Log in any esx in your cluster, go to the vm datastore path and run:

# vmkfstools -X nnG vmname.vmdk

In such command, nn represents the new size of the disk, and obviously vmname is the name of your VM.

Now, you have to mount any redhat CD/DVD to your VM, power it on, and boot it from CD/DVD.

Run the installer with the command: linux rescue

Obtain the recovery shell but skipping any network and disk mounting options, then we’re ready to go.

Assuming you will be extending the root disk, you will have to do the following with fdisk:

# fdisk /dev/sda

remove sda2 partition(d, 2)
create  new sda2 partition(n, p, 2)
change partition type in Linux LVM (t, 2, 8e)
write changes and exit (w)

Now, let’s resize the physical partition to the max:

# lvm pvresize /dev/sda2

If you want to check if everything is ok, run:

# lvm pvdisplay

Now, activate the Logical Volumes:

# lvm vgchange -a y

If you want to check the configured Logical Volumes, run:

# lvm lvdisplay

It is mandatory to fscheck the integrity of the Logical Volume to be extended:

#e2fsck -f /dev/VolGroup00/LogVol00

Now, we can extend the Volume Group:

lvm lvextend -L+10G /dev/VolGroup00/LogVol00

And then  the file system:

resize2fs /dev/VolGroup00/LogVol00

Finished, reboot the system and that’s it!

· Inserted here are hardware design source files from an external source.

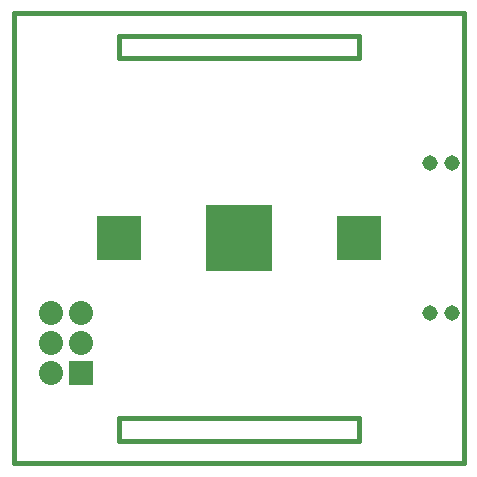
<source format=gbs>
G04 (created by PCBNEW-RS274X (2011-nov-30)-testing) date Sun 09 Sep 2012 01:33:34 PM EDT*
%MOIN*%
G04 Gerber Fmt 3.4, Leading zero omitted, Abs format*
%FSLAX34Y34*%
G01*
G70*
G90*
G04 APERTURE LIST*
%ADD10C,0.006*%
%ADD11C,0.015*%
%ADD12C,0.0515*%
%ADD13R,0.15X0.15*%
%ADD14R,0.22X0.22*%
%ADD15R,0.08X0.08*%
%ADD16C,0.08*%
G04 APERTURE END LIST*
G54D10*
G54D11*
X79500Y-62500D02*
X87500Y-62500D01*
X87500Y-62500D02*
X87500Y-63250D01*
X87500Y-63250D02*
X79500Y-63250D01*
X79500Y-63250D02*
X79500Y-62500D01*
X79500Y-50500D02*
X79500Y-49750D01*
X87500Y-50500D02*
X79500Y-50500D01*
X87500Y-49750D02*
X87500Y-50500D01*
X79500Y-49750D02*
X87500Y-49750D01*
X91000Y-64000D02*
X91000Y-49000D01*
X76000Y-64000D02*
X91000Y-64000D01*
X76000Y-49000D02*
X76000Y-64000D01*
X76000Y-64000D02*
X76000Y-49000D01*
X76000Y-49000D02*
X91000Y-49000D01*
G54D12*
X90604Y-59000D03*
X89896Y-59000D03*
X90604Y-54000D03*
X89896Y-54000D03*
G54D13*
X87500Y-56500D03*
X79500Y-56500D03*
G54D14*
X83500Y-56500D03*
G54D15*
X78250Y-61000D03*
G54D16*
X77250Y-61000D03*
X78250Y-60000D03*
X77250Y-60000D03*
X78250Y-59000D03*
X77250Y-59000D03*
M02*

</source>
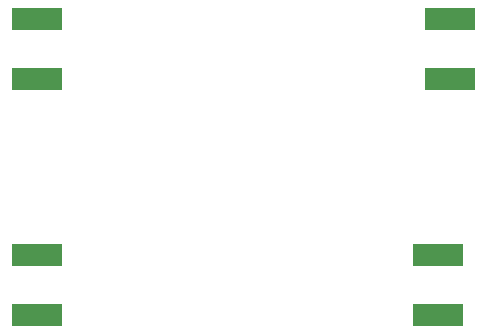
<source format=gbs>
G04*
G04 #@! TF.GenerationSoftware,Altium Limited,Altium Designer,24.5.2 (23)*
G04*
G04 Layer_Color=16711935*
%FSLAX25Y25*%
%MOIN*%
G70*
G04*
G04 #@! TF.SameCoordinates,1BA70C70-AC76-4000-BBC4-16FF1EE58307*
G04*
G04*
G04 #@! TF.FilePolarity,Negative*
G04*
G01*
G75*
%ADD20R,0.16800X0.07800*%
D20*
X157480Y183228D02*
D03*
Y163228D02*
D03*
X19685D02*
D03*
Y183228D02*
D03*
Y84488D02*
D03*
Y104488D02*
D03*
X153543D02*
D03*
Y84488D02*
D03*
M02*

</source>
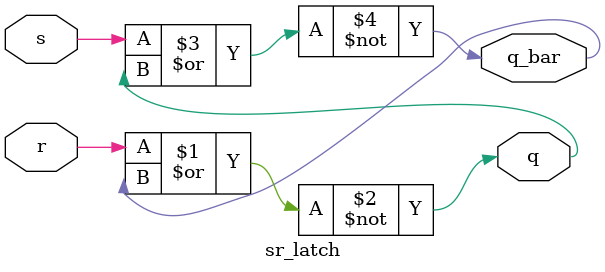
<source format=sv>
module sr_latch(
    input s, r,
    output reg q, q_bar
);

// assign q = s | q_bar;
// assign q_bar = r | ~q;


assign  q = ~(r | q_bar);
assign q_bar = ~(s | q);


// module sr_latch(
//         input s, r, clk,
//         output reg q, q_bar
//         );

// always @(posedge clk) begin
//     if (s && !r) begin
//         q <= 1;
//         q_bar <= 0;
//     end
    
//     else if (!s && r) begin
//         q <= 0;
//         q_bar <= 1;
//     end
    
//     else if (s && r) begin
//         // Invalid state, do nothing
//     end
// end

// endmodule


endmodule

</source>
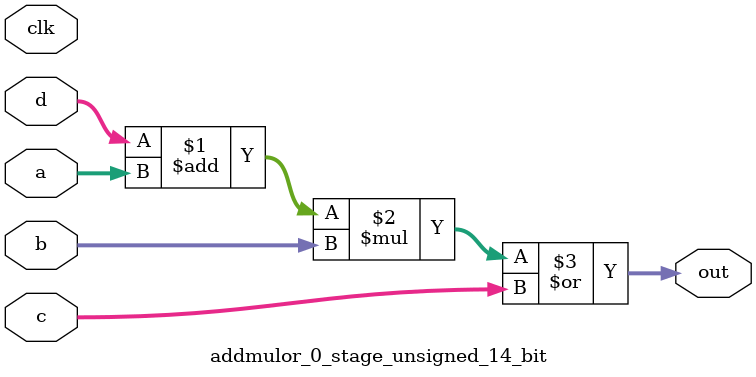
<source format=sv>
(* use_dsp = "yes" *) module addmulor_0_stage_unsigned_14_bit(
	input  [13:0] a,
	input  [13:0] b,
	input  [13:0] c,
	input  [13:0] d,
	output [13:0] out,
	input clk);

	assign out = ((d + a) * b) | c;
endmodule

</source>
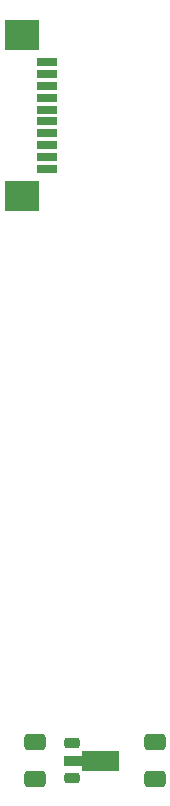
<source format=gbr>
%TF.GenerationSoftware,KiCad,Pcbnew,8.0.3-8.0.3-0~ubuntu22.04.1*%
%TF.CreationDate,2024-10-22T15:42:30+03:00*%
%TF.ProjectId,PM-Debug_v0.0.1,504d2d44-6562-4756-975f-76302e302e31,rev?*%
%TF.SameCoordinates,Original*%
%TF.FileFunction,Paste,Top*%
%TF.FilePolarity,Positive*%
%FSLAX46Y46*%
G04 Gerber Fmt 4.6, Leading zero omitted, Abs format (unit mm)*
G04 Created by KiCad (PCBNEW 8.0.3-8.0.3-0~ubuntu22.04.1) date 2024-10-22 15:42:30*
%MOMM*%
%LPD*%
G01*
G04 APERTURE LIST*
G04 Aperture macros list*
%AMRoundRect*
0 Rectangle with rounded corners*
0 $1 Rounding radius*
0 $2 $3 $4 $5 $6 $7 $8 $9 X,Y pos of 4 corners*
0 Add a 4 corners polygon primitive as box body*
4,1,4,$2,$3,$4,$5,$6,$7,$8,$9,$2,$3,0*
0 Add four circle primitives for the rounded corners*
1,1,$1+$1,$2,$3*
1,1,$1+$1,$4,$5*
1,1,$1+$1,$6,$7*
1,1,$1+$1,$8,$9*
0 Add four rect primitives between the rounded corners*
20,1,$1+$1,$2,$3,$4,$5,0*
20,1,$1+$1,$4,$5,$6,$7,0*
20,1,$1+$1,$6,$7,$8,$9,0*
20,1,$1+$1,$8,$9,$2,$3,0*%
%AMFreePoly0*
4,1,9,3.862500,-0.866500,0.737500,-0.866500,0.737500,-0.450000,-0.737500,-0.450000,-0.737500,0.450000,0.737500,0.450000,0.737500,0.866500,3.862500,0.866500,3.862500,-0.866500,3.862500,-0.866500,$1*%
G04 Aperture macros list end*
%ADD10RoundRect,0.225000X-0.425000X-0.225000X0.425000X-0.225000X0.425000X0.225000X-0.425000X0.225000X0*%
%ADD11FreePoly0,0.000000*%
%ADD12RoundRect,0.250000X0.650000X-0.412500X0.650000X0.412500X-0.650000X0.412500X-0.650000X-0.412500X0*%
%ADD13R,1.803400X0.635000*%
%ADD14R,2.997200X2.590800*%
G04 APERTURE END LIST*
D10*
%TO.C,U1*%
X109810000Y-120420000D03*
D11*
X109897500Y-121920000D03*
D10*
X109810000Y-123420000D03*
%TD*%
D12*
%TO.C,C2*%
X116840000Y-123482500D03*
X116840000Y-120357500D03*
%TD*%
%TO.C,C1*%
X106680000Y-123482500D03*
X106680000Y-120357500D03*
%TD*%
D13*
%TO.C,J1*%
X107696000Y-62810009D03*
X107696000Y-63810007D03*
X107696000Y-64810005D03*
X107696000Y-65810003D03*
X107696000Y-66810001D03*
X107696000Y-67809999D03*
X107696000Y-68809997D03*
X107696000Y-69809995D03*
X107696000Y-70809993D03*
X107696000Y-71809991D03*
D14*
X105525999Y-60459998D03*
X105525999Y-74160002D03*
%TD*%
M02*

</source>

Release the lock from a hung vm on Vmware

After an HA event or a network/storage outage with VMware ESX servers (3.5/4.1 alike), you may have a situation in which the VM is down and cannot be powered on, even if you try to migrate it, or to deregister/register it again on the Virtual Center.
On closer inspection, you might notice that the vswp file is still on the VM folder (a sign the VM might be still active somewhere), yet you cannot delete the file because it is “locked”. Actually, one of the ESX in the cluster owns the lock, even if the VM is not running.
So, how to understand what to do with several hosts in the cluster? Let’s find out.
First of all, we have to know which esx is preventing the poweron.
Log in whatever esx, and run:

tail -f /var/log/vmkernel &

Now go to the locked VM datastore, and try to run:

cat vmname.vmdk

You should get some errors referring to the lock, but, more importantly, some vmkernel logs, such as:

Apr 5 09:45:26 Hostname vmkernel: 17:00:38:46.977 cpu1:1033)Lock [type 10c00001 offset 13058048 v 20, hb offset 3499520
Apr 5 09:45:26 Hostname vmkernel: gen 532, mode 1, owner 45feb537-9c52009b-e812-00137266e200 mtime 1174669462]
Apr 5 09:45:26 Hostname vmkernel: 17:00:38:46.977 cpu1:1033)Addr <4, 136, 2>, gen 19, links 1, type reg, flags 0x0, uid 0, gid 0, mode 600
Apr 5 09:45:26 Hostname vmkernel: 17:00:38:46.977 cpu1:1033)len 297795584, nb 142 tbz 0, zla 1, bs 2097152
Apr 5 09:45:26 Hostname vmkernel: 17:00:38:46.977 cpu1:1033)FS3: 132:

Now, that part identifies the host locking the file. That bold part is nothing but the MAC Address of the ESX!
Now, to the boring part: you have to login in every esx of the cluster and check if any network card matches this MAC:

/sbin/ifconfig -a |grep -i 00:13:72:66:e2:00

As soon as identified, the host should be placed in maintenance from the Virtual Center (DRS should do all the work for migrating the virtual machines) and the rebooted. This will release any lock and allow the VM to be finally powered on.